The organization was deemed essential through the COVID-19 pandemic because of the services they offer to families in the Columbia Basin. Services include childcare, mentor programs and even adding additional services for essential workers and their families.
“Immediately following school closures on March 16,” Ace said, We quickly responded to provide emergency childcare services to emergency personnel that then shifted to essential childcare services to those essential workers in our community. And that’s where we are today. We’re providing essential childcare services in partnership with the Pasco, Richland and Prosser School Districts. Then independently through our early learning programs in all three cities.”
Ace said along with that switch, staff members immediately instituted health screenings for not only the children, but for the families and workers as well.
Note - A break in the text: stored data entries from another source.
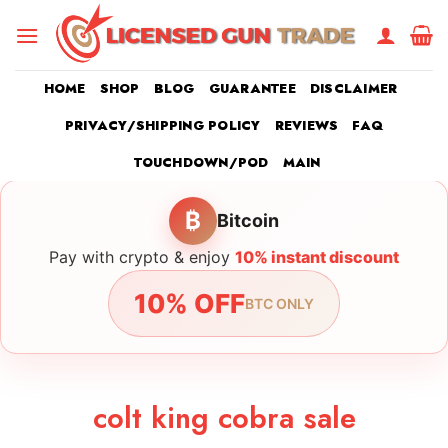
Skip
to
content
HOME
SHOP
BLOG
GUARANTEE
DISCLAIMER
PRIVACY/SHIPPING POLICY
REVIEWS
FAQ
TOUCHDOWN/POD
MAIN
₿
Bitcoin
Pay with crypto & enjoy
10% instant discount
10% OFF
BTC ONLY
colt king cobra sale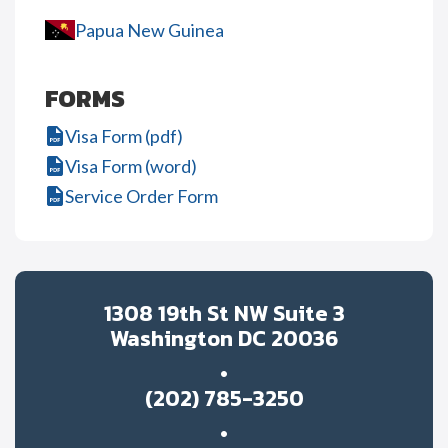
Papua New Guinea
FORMS
Visa Form (pdf)
Visa Form (word)
Service Order Form
1308 19th St NW Suite 3
Washington DC 20036
(202) 785-3250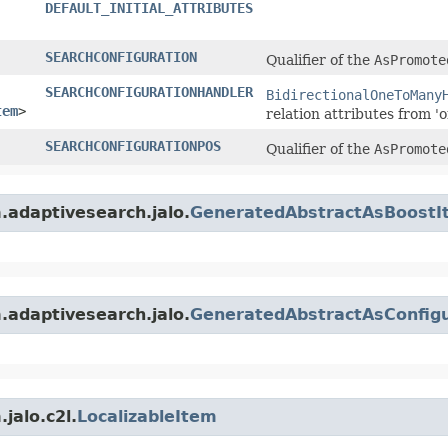
DEFAULT_INITIAL_ATTRIBUTES
SEARCHCONFIGURATION
Qualifier of the
AsPromote
SEARCHCONFIGURATIONHANDLER
BidirectionalOneToMany
tem
>
relation attributes from 'o
SEARCHCONFIGURATIONPOS
Qualifier of the
AsPromote
m.adaptivesearch.jalo.
GeneratedAbstractAsBoostI
m.adaptivesearch.jalo.
GeneratedAbstractAsConfigu
jalo.c2l.
LocalizableItem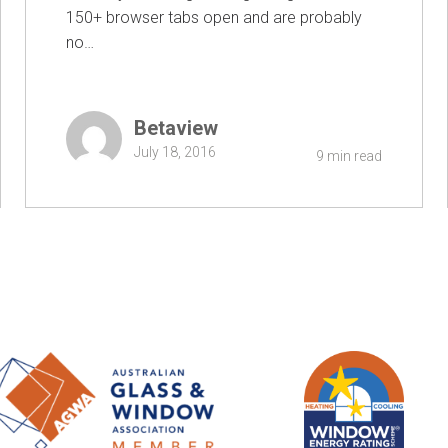
150+ browser tabs open and are probably
no…
Betaview
July 18, 2016
9 min read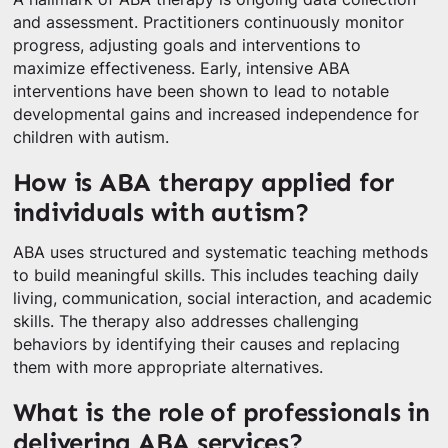
and assessment. Practitioners continuously monitor
progress, adjusting goals and interventions to
maximize effectiveness. Early, intensive ABA
interventions have been shown to lead to notable
developmental gains and increased independence for
children with autism.
How is ABA therapy applied for
individuals with autism?
ABA uses structured and systematic teaching methods
to build meaningful skills. This includes teaching daily
living, communication, social interaction, and academic
skills. The therapy also addresses challenging
behaviors by identifying their causes and replacing
them with more appropriate alternatives.
What is the role of professionals in
delivering ABA services?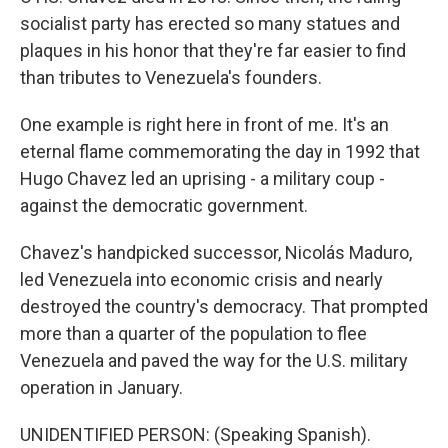
socialist party has erected so many statues and
plaques in his honor that they're far easier to find
than tributes to Venezuela's founders.
One example is right here in front of me. It's an
eternal flame commemorating the day in 1992 that
Hugo Chavez led an uprising - a military coup -
against the democratic government.
Chavez's handpicked successor, Nicolás Maduro,
led Venezuela into economic crisis and nearly
destroyed the country's democracy. That prompted
more than a quarter of the population to flee
Venezuela and paved the way for the U.S. military
operation in January.
UNIDENTIFIED PERSON: (Speaking Spanish).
“It’s a very stringent check and that is an important part of being aware of essential childcare services in our community,” he said, Of all the industries we see open during COVID, childcare is one of the highest regulated ones. Safety is of critical importance, so we take that health screen very seriously that we do with our kids and family and that health screen that’s done with staff.”
He told KAPP-KVEW that staff are impacted by the temporary closures but there are local and federal assistance programs in place to keep staff and their families financially, as well as physically, safe during this time. The US Department of Labor announced emergency services to workers on April 1 surrounding the Emergency Paid Sick Leave Act and Emergency Family and Medical Leave Expansion Act, both part of the Families First Coronavirus Response Act (FFCRA).
“We want those staff to not be de-incentivized to focus on health,” Ace said, “We want them being honest with their own health screens too. And it’s important that we have supports so that they can still receive financial compensation during that time.”
With school districts still deciding what will happen this fall for students, Ace said regardless of what districts decide, the Boys & Girls Clubs of Benton and Franklin Counties will continue to offer their essential services.
“We’ve planned for a variety of scenarios at clubs,” he said, What we do know is this families will need safe places, providing positive childcare programs for their kids and clubs are going to be there to do that. We are going to be careful in the way we do that. We’re going to have a lot of precautions but at the same time, we’re going to be there to meet the needs of our community and the families in our community, because that’s what our mission is.”